■ Selected excerpt:
--- START ---
Career paths for people that are scientists AND software engineers.

The U.S. Department of Energy Office of Scientific and Technical Information (OSTI) DOI Service.

What gets a DOI? Granularity of resources.

Partnering with the Novel Materials Discovery (NOMAD) Laboratory for accessing raw data.

Modeling: with Python classes and with OpenAPI.

API Gateway design for authentication and authorization.

Provenance: for calculation workflows and for structure sourcing (credit to submitters!).

Quotable Quotes

“I think that’s a big topic in science generally. What are the career paths for people that are software engineers that are also scientists or maybe scientists first and software engineers second, and have gone that route? It’s not like there’s H indexes for people like me in terms of publications.”

“[OSTI] provides the infrastructure for minting those DOIs and making sure that those links are always live. We’ve become over the years with now, I think 147,000 DOIs, their biggest data client.”

“We use what’s called robocrystallographer, which gets descriptions based on machine learning that we get based on the information that we calculate about that structure. And then we can take that description auto generated from our database entries and send it as metadata for the DOIs.”
--- END ---
■ Complete the following:
a – Answer these from the notes on scientific software and DOIs:
(i) Which office runs the DOI service that is named?
(ii) Which laboratory is the partner for accessing raw data?
(iii) What tool is used to get descriptions of a structure?
b – Please copy the stretch of the notes on scientific software and DOIs from "Career paths for people that are scientists" through "(OSTI) DOI Service.", word for word.
c – Write what comes next in the notes on scientific software and DOIs, starting after their final sentence.
The material after this point comes from a separate source.

■ Dataset extract:
--- START ---
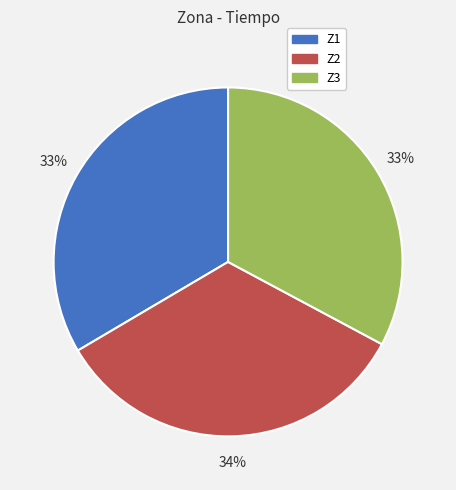

Approximately how many times larger is the value at Z3 compared to Z1?

1.0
--- END ---
■ Task-by-task outputs:
a –
(i) The U.S. Department of Energy Office of Scientific and Technical Information (OSTI)
(ii) The Novel Materials Discovery (NOMAD) Laboratory
(iii) Robocrystallographer

b –
Career paths for people that are scientists AND software engineers.

The U.S. Department of Energy Office of Scientific and Technical Information (OSTI) DOI Service.

c –
“It’s kind of transparent without even knowing that there’s an API behind it. To the extent that sometimes people talk about the API and they actually mean the client. I think that’s a good thing. People in our space expect those things to be pretty transparent.”

“I don’t think that guarantees longevity on the scale of glacial times.”

“There’s a lot going on in terms of making data FAIR. It’s a little easier for making documents FAIR, like having PDFs findable. On the data level, it becomes a little bit more complicated. And I think that we should strive to get as close as possible to get to FAIR, but it might not for be feasible for every domain.”